Marketingorganisationen haben heute mehr Daten, Dashboards und Automatisierung als je zuvor. Trotzdem werden Budgets oft noch mit einer Mischung aus Vorjahreslogik, Plattform-Reporting und Bauchgefühl verteilt. Das Problem ist selten ein fehlendes Tool. Es ist ein fehlendes Betriebsmodell.
Eine aktuelle Selbsteinschätzung des CMO Council mit mehr als 200 Marketingverantwortlichen beschreibt genau diese Lücke: Nur jeder vierte Chief Marketer sieht die eigene Organisation als hoch entwickelt, anpassungsfähig und agil im Umgang mit neuen MarTech-Lösungen. Die Aussage ist global, nicht schweizspezifisch. Für hiesige Entscheider ist sie trotzdem relevant: Technologie beschleunigt nur, was organisatorisch bereits funktioniert.

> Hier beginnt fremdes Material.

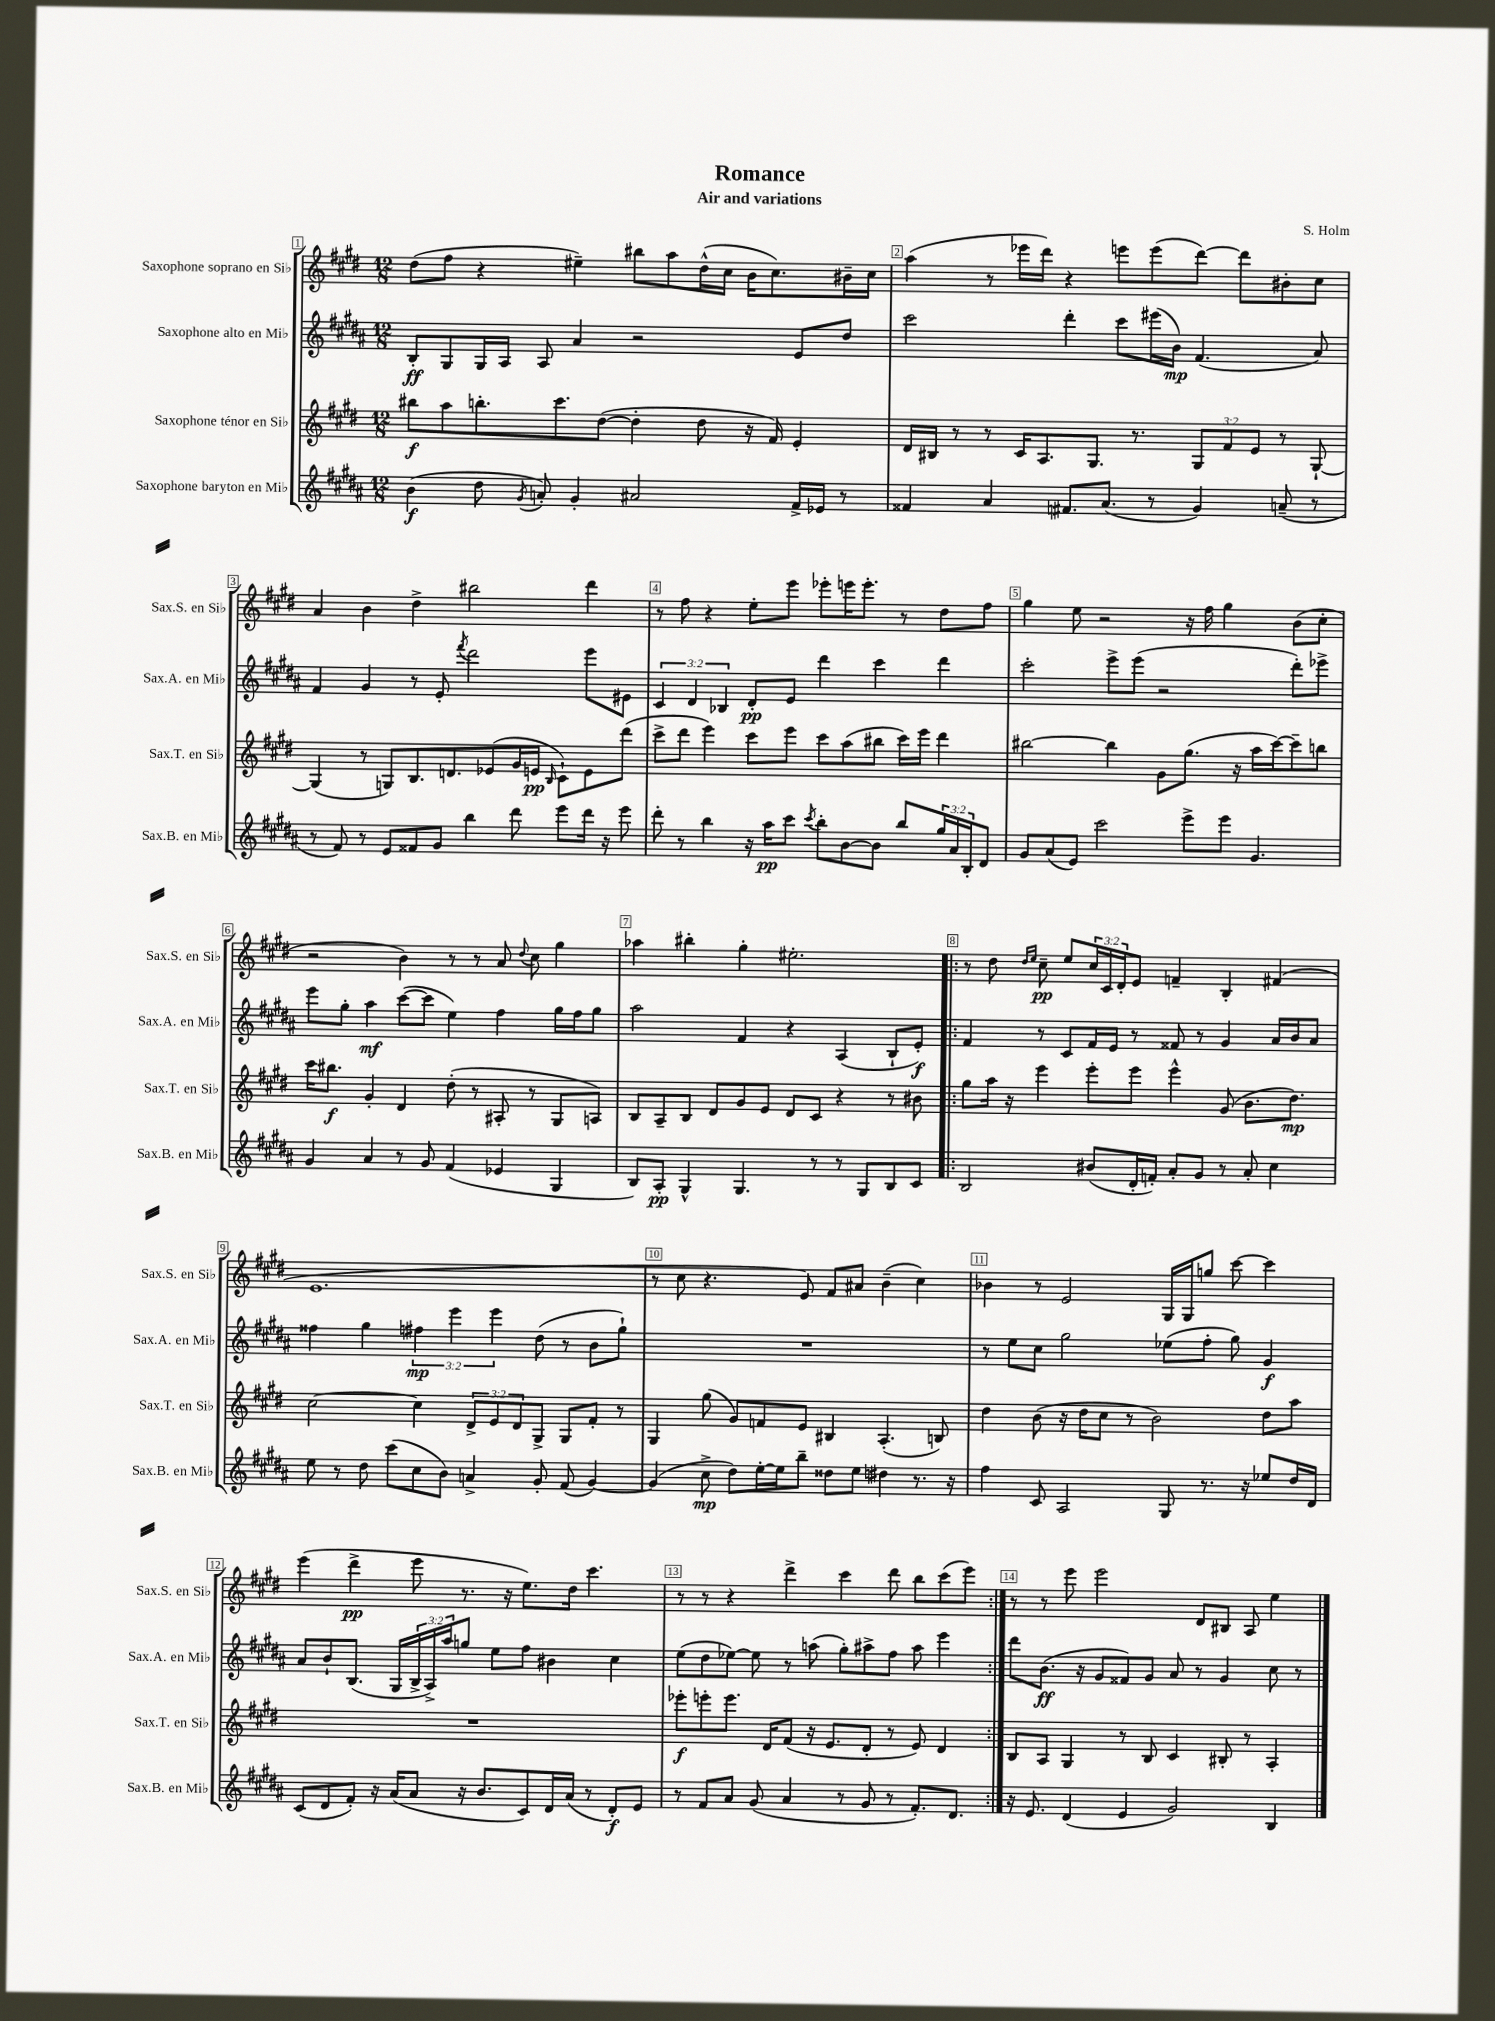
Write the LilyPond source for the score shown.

\header { title = "Romance" composer = "S. Holm" subtitle = "Air and variations" }
<<
\new StaffGroup <<
\new Staff = "s0" \with { instrumentName = "Saxophone soprano en Sib" shortInstrumentName = "Sax.S. en Sib" } {
    \clef treble \key e \major \numericTimeSignature \time 12/8 \override Staff.TupletNumber.text = #tuplet-number::calc-fraction-text
    dis''8( fis''8 r4 eis''4--) bis''8 a''8 dis''16-^( cis''16 b'16 cis''8.) bis'16-- cis''16 |
    a''4( r8 ees'''16 dis'''16) r4 e'''8 e'''8( dis'''8~) dis'''8 bis'8-. cis''8 |
    a'4 b'4 dis''4-> bis''2 dis'''4 |
    r8 fis''8 r4 e''8-. e'''8 ees'''8-. e'''16 e'''8.-. r8 dis''8 fis''8 |
    gis''4 e''8 r2 r16 fis''16 gis''4 b'8( cis''8-. |
    r2 b'4) r8 r8 a'8 \appoggiatura { dis''8 } cis''8 gis''4 |
    aes''4 bis''4-. gis''4-. eis''2.-. |
    \repeat volta 2 { r8 dis''8 \grace { dis''16 e''16 } cis''8--\pp e''8 \tuplet 3/2 { cis''16 cis'16 dis'16-. } e'8 f'4-- b4-. fis'4( |
    e'1. |
    r8 cis''8 r4. e'8) fis'8 ais'8 b'4--( cis''4) |
    bes'4 r8 e'2 gis16 gis16 g''8 cis'''8~ cis'''4 |
    e'''4( dis'''4->\pp e'''8 r8. r16 e''8.) dis''16 cis'''4. |
    r8 r8 r4 dis'''4-> cis'''4 dis'''8 b''8 cis'''8( e'''8) | }
    r8 r8 e'''8 e'''2 dis'8 bis8 a8 e''4 \bar "|." |
}
\new Staff = "s1" \with { instrumentName = "Saxophone alto en Mib" shortInstrumentName = "Sax.A. en Mib" } {
    \clef treble \key b \major \numericTimeSignature \time 12/8 \override Staff.TupletNumber.text = #tuplet-number::calc-fraction-text
    b8-.\ff gis8 gis16 ais16 ais8 ais'4 r2 e'8 dis''8 |
    cis'''2 dis'''4-. cis'''8 eis'''16( b'16\mp) fis'4.( ais'8) |
    fis'4 gis'4 r8 e'8-. \acciaccatura { fis'''8 } dis'''2 e'''8 eis'8 |
    \tuplet 3/2 { cis'4 dis'4 bes4 } dis'8-.\pp e'8 dis'''4 cis'''4 dis'''4 |
    cis'''2-. e'''8-> e'''8( r2 dis'''8-.) ees'''8-> |
    e'''8 gis''8-. ais''4\mf cis'''8~( cis'''8 e''4) fis''4 gis''16 fis''16 gis''8 |
    ais''2 fis'4 r4 ais4( b8-! e'8-.\f) |
    \repeat volta 2 { fis'4 r8 cis'8 fis'16 e'16 r8 fisis'8 r8 gis'4 ais'16 b'16 ais'8 |
    fisis''4 gis''4 \tuplet 3/2 { fis''4\mp e'''4 e'''4 } dis''8( r8 b'8 gis''8-!) |
    R1. |
    r8 e''8 cis''8 gis''2 ees''8( fis''8-. gis''8) gis'4\f |
    ais'8 b'8-! b8.( gis16 \tuplet 3/2 { b16-> ais16->) ais''16 } g''8 e''8 fis''8 bis'4 cis''4 |
    e''8( dis''8 ees''8~) ees''8 r8 a''8( gis''8-.) ais''8-> fis''8 ais''8 e'''4 | }
    dis'''8 b'8.\ff( r16 gis'8 fisis'8) gis'8 ais'8 r8 gis'4 cis''8 r8 \bar "|." |
}
\new Staff = "s2" \with { instrumentName = "Saxophone ténor en Sib" shortInstrumentName = "Sax.T. en Sib" } {
    \clef treble \key e \major \numericTimeSignature \time 12/8 \override Staff.TupletNumber.text = #tuplet-number::calc-fraction-text
    bis''8\f a''8 b''8.-. cis'''8. dis''8~( dis''4-. dis''8 r16 fis'16) e'4-. |
    dis'16 bis16 r8 r8 cis'16 a8. gis8. r8. \tuplet 3/2 { gis8 fis'8 e'8 } r8 gis8~-! |
    gis4( r8 g8) b8. d'8. ees'8( gis'16 e'16\pp \grace { b16 } cis'8-!) e'8 dis'''8( |
    cis'''8-> dis'''8 e'''4) cis'''8 e'''8 cis'''8 a''8( bis''8 cis'''16) e'''16 dis'''4 |
    bis''2~ bis''4 gis'8 gis''8.( r16 a''16 cis'''16~) cis'''8-- b''8 |
    cis'''16 bis''8.\f gis'4-. dis'4 dis''8-.( r8 ais8-. r8 gis8 a8) |
    b8 a8-- b8 dis'8 gis'8 e'8 dis'8 cis'8 r4 r8 bis'8 |
    \repeat volta 2 { gis''8 a''16 r16 e'''4 e'''8-. e'''8 e'''4-^ gis'8( b'8. dis''8.\mp) |
    cis''2~ cis''4 \tuplet 3/2 { dis'8-> e'8 dis'8 } gis8-> gis8 fis'8-. r8 |
    gis4 gis''8( gis'8) f'8 e'8 bis4 a4.-.( b8) |
    dis''4 b'8( r16 dis''16 cis''8 r8 b'2) dis''8 a''8 |
    R1. |
    ees'''8-.\f e'''8-. e'''8. dis'16 fis'8( r16 e'8. dis'8-. r8 e'8) dis'4 | }
    b8 a8 gis4 r8 b8 cis'4 bis8-. r8 a4-. \bar "|." |
}
\new Staff = "s3" \with { instrumentName = "Saxophone baryton en Mib" shortInstrumentName = "Sax.B. en Mib" } {
    \clef treble \key b \major \numericTimeSignature \time 12/8 \override Staff.TupletNumber.text = #tuplet-number::calc-fraction-text
    b'4\f( dis''8 \acciaccatura { gis'8 } a'8-.) gis'4-. ais'2 fis'16-> ees'16 r8 |
    fisis'4 ais'4 fis'8. ais'8.( r8 gis'4) a'8--( r8 |
    r8 fis'8) r8 e'8 fisis'8 gis'8 b''4 dis'''8 e'''8 dis'''16 r16 e'''8 |
    dis'''8-. r8 b''4 r16 ais''16\pp cis'''8 \acciaccatura { cis'''8 } b''8-. b'8~ b'8 b''8 \tuplet 3/2 { gis''16 ais'16 b16-. } dis'8 |
    gis'8 ais'8( e'8) cis'''2 e'''8-> e'''8 gis'4. |
    gis'4 ais'4 r8 gis'8 fis'4( ees'4 gis4 |
    b8) ais8-.\pp gis4-^ gis4. r8 r8 gis8 b8 cis'8 |
    \repeat volta 2 { b2 bis'8( dis'16-. f'16-.) ais'8-. gis'8 r8 ais'8-. cis''4 |
    e''8 r8 dis''8 cis'''8( cis''8 b'8) a'4-> gis'8-. fis'8( gis'4~) |
    gis'4( cis''8->\mp dis''8) e''16~-. e''16 b''8-- disis''8 e''8 dis''4 r8. r16 |
    fis''4 cis'8 ais2 gis8 r8. r16 ees''8 dis''16 dis'16 |
    cis'8( dis'8 fis'8-.) r16 ais'16( ais'8 r16 b'8. cis'8) dis'16 ais'16( r8 dis'8-.\f) e'8 |
    r8 fis'8 ais'8 gis'8( ais'4 r8 gis'8 r8 fis'8.-.) dis'8. | }
    r16 e'8. dis'4( e'4 gis'2) b4 \bar "|." |
}
>>
>>
\layout { \context { \Score \override BarNumber.break-visibility = ##(#f #t #t) barNumberVisibility = #all-bar-numbers-visible \override BarNumber.stencil = #(make-stencil-boxer 0.1 0.3 ly:text-interface::print) } }
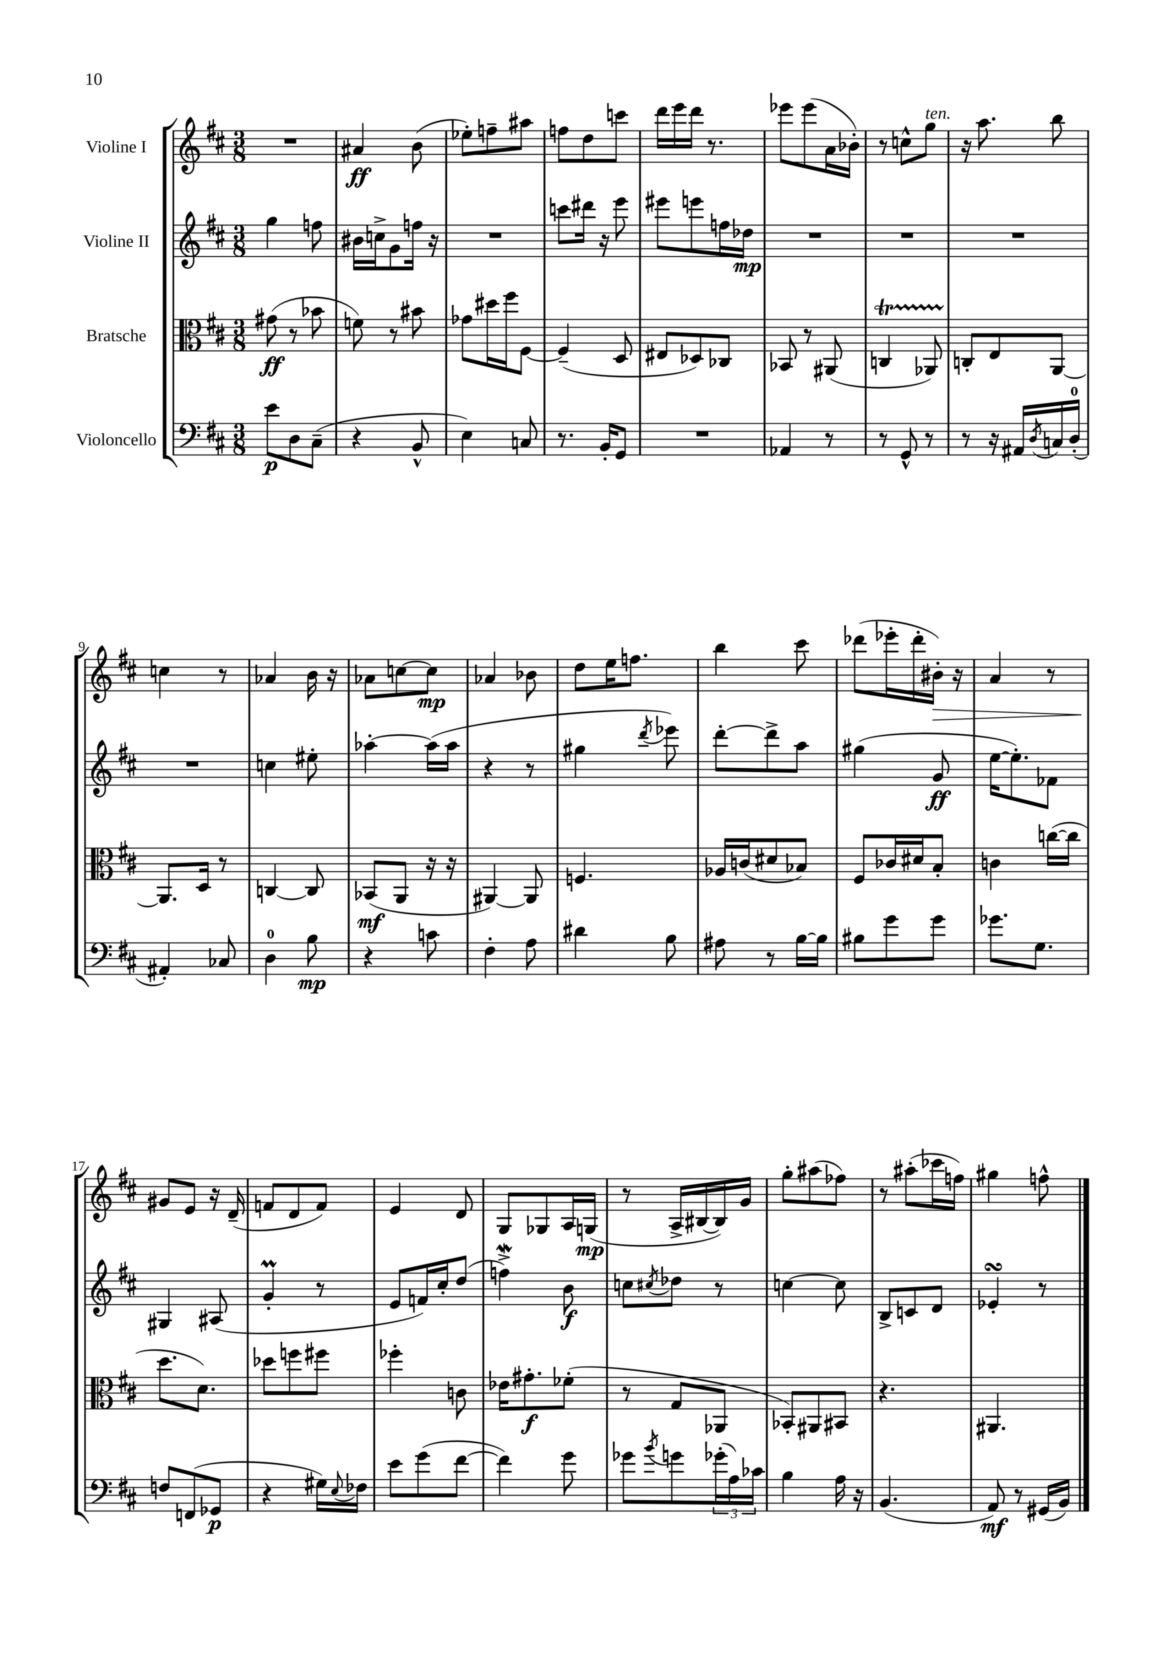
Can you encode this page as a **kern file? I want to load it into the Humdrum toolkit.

**kern	**kern	**kern	**kern
*staff4	*staff3	*staff2	*staff1
*clefF4	*clefC3	*clefG2	*clefG2
*k[f#c#]	*k[f#c#]	*k[f#c#]	*k[f#c#]
*M3/8	*M3/8	*M3/8	*M3/8
8e\L	(8g#\	4gg\	4.r
8D\	8r	.	.
(8C#~\J	8b-\	8ff\	.
=	=	=	=
4r	8f\)	16b#\LL	4a#/
.	.	16cc^\J	.
.	8r	8g\	.
8BB^^/	8b#\	16ff\Jk	(8b\
.	.	16r	.
=	=	=	=
4E\)	8g-\L	4.r	8ee-'\L)
.	16dd#\L	.	8ff~\
.	16ff#\J	.	.
8C/	[8F#\J	.	8aa#\J
=	=	=	=
8.r	(4F#~/]	8ccc\L	8ff\L
.	.	16ddd#\Jk	8dd\
16BB'/LK	.	16r	.
8GG/J	8D/	8eee\	8ccc\J
=	=	=	=
4.r	8E#/L	8eee#\L	16ddd\LL
.	.	.	16eee\
.	8D-/)	8eee\	16ddd\JJ
.	.	.	8.r
.	8C-/J	16ff\L	.
.	.	16dd-\JJ	.
=	=	=	=
4AA-/	8BB-/	4.r	8eee-\L
.	8r	.	(8eee-\
8r	(8AA#/	.	16a\L
.	.	.	16b-'\JJ)
=	=	=	=
8r	4C/	4.r	8r
8GG^^/	.	.	8cc^^\L
8r	8AA-/)	.	8gg\J
=	=	=	=
8r	8C'/L	4.r	16r
.	.	.	8.aa\
16r	8E/	.	.
16AA#/LL	.	.	.
8qD/	.	.	.
16C/	[8AA/J	.	8bb\
(16D'/JJ	.	.	.
=	=	=	=
4AA#'/)	8.AA/]L	4.r	4cc\
.	16D/Jk	.	.
8C-/	8r	.	8r
=	=	=	=
4D\	[4C/	4cc\	4a-/
8B\	8C/]	8ee#'\	16b\
.	.	.	16r
=	=	=	=
4r	(8BB-/L	[4aa-'\	8a-\L
.	8AA/J	.	[8cc\
8c\	16r	(16aa-\]LL	8cc\]J
.	16r	16aa-\JJ	.
=	=	=	=
4F#'\	[4AA#/)	4r	4a-/
8A\	8AA#/]	8r	8b-\
=	=	=	=
4d#\	4.F/	4gg#\	8dd\L
.	.	.	16ee\K
.	.	.	8.ff\J
.	.	8qddd/	.
8B\	.	8eee-\)	.
=	=	=	=
8A#\	16A-/LL	[8ddd'\L	4bb\
.	(16c/J	.	.
8r	8d#/	8ddd^\]	.
[16B\LL	8B-/J)	8aa\J	8ccc#\
16B\]JJ	.	.	.
=	=	=	=
8B#\L	8F#/L	(4gg#\	(8ddd-\L
8g\	16c-/L	.	16eee-'\L
.	16d#/J	.	16ddd-'\
8g\J	8B'/J	8g/	16b#'\JJ)
.	.	.	16r
=	=	=	=
8.g-\L	4c\	[16ee\LK	4a/
.	.	8.ee'\])	.
8.G\J	.	.	.
.	([16cc\LL	8f-\J	8r
.	16cc\]JJ	.	.
=	=	=	=
8F/L	8.dd\L	4G#/	8g#/L
(8FF/	.	.	8e/J
.	8.d\J)	.	.
8GG-/J	.	(8A#/	16r
.	.	.	(16d~/
=	=	=	=
4r	8dd-\L	4g'/	8f/L
.	8ff\	.	8d/
16G#\LL)	8ff#\J	8r	8f/J)
8qqE/	.	.	.
16F-\JJ	.	.	.
=	=	=	=
8e\L	4ff-'\	8e/L	4e/
(8g\	.	16f/L)	.
.	.	16cc#'/J	.
[8f#\J	8c\	(8dd/J	8d/
=	=	=	=
4f#\])	16e-\LK	4ff^\)	8G/L
.	8.g#'\	.	.
.	.	.	8G-/
8g\	(8f-'\J	8b\	16A/L
.	.	.	(16G/JJ
=	=	=	=
8g-\L	8r	8cc\L	8r
8qb/	.	8qcc#/	.
8g\	8G/L	8dd-\J	16A^/LL
.	.	.	[16B#/
(24g-'\L	8AA-/J	8r	16B#/])
24A\)	.	.	.
.	.	.	16g/JJ
24c-\JJ	.	.	.
=	=	=	=
4B\	8BB-'/L)	[4cc\	8gg'\L
.	8AA#/	.	(8aa#\
16A\	8BB#/J	8cc\]	8ff-\J)
16r	.	.	.
=	=	=	=
(4.BB/	4.r	8B^/L	8r
.	.	8c/	(8aa#'\L
.	.	8d/J	16ccc-\L
.	.	.	16ff\JJ)
=	=	=	=
8AA/)	4.AA#/	4e-'/	4gg#\
8r	.	.	.
(16GG#/LL	.	8r	8ff^^\
16BB/JJ)	.	.	.
==	==	==	==
*-	*-	*-	*-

Die Lücke liegt zwischen Messung und Entscheidung
Die World Federation of Advertisers und Ebiquity berichten: Acht von zehn Werbetreibenden nutzen bereits Marketing-Mix-Modelling oder Brand-Lift-Studien. Nur 13 Prozent schätzen ihre Fähigkeit als stark ein, aus Daten schnell zu Insights zu kommen. Weniger als drei Prozent sind sehr sicher, kurzfristige Aktivierung von langfristigem Markenaufbau zu trennen.
Das ist keine Messlücke im engen Sinn. Es ist eine Entscheidungslücke. Ein Dashboard kann zeigen, was passiert ist. Es beantwortet aber nicht, wer bei widersprüchlichen Signalen entscheidet, nach welchem Kriterium und mit welchem Mandat. Ohne diese Logik wird Reporting zur Rückschau – und nicht zur Steuerung.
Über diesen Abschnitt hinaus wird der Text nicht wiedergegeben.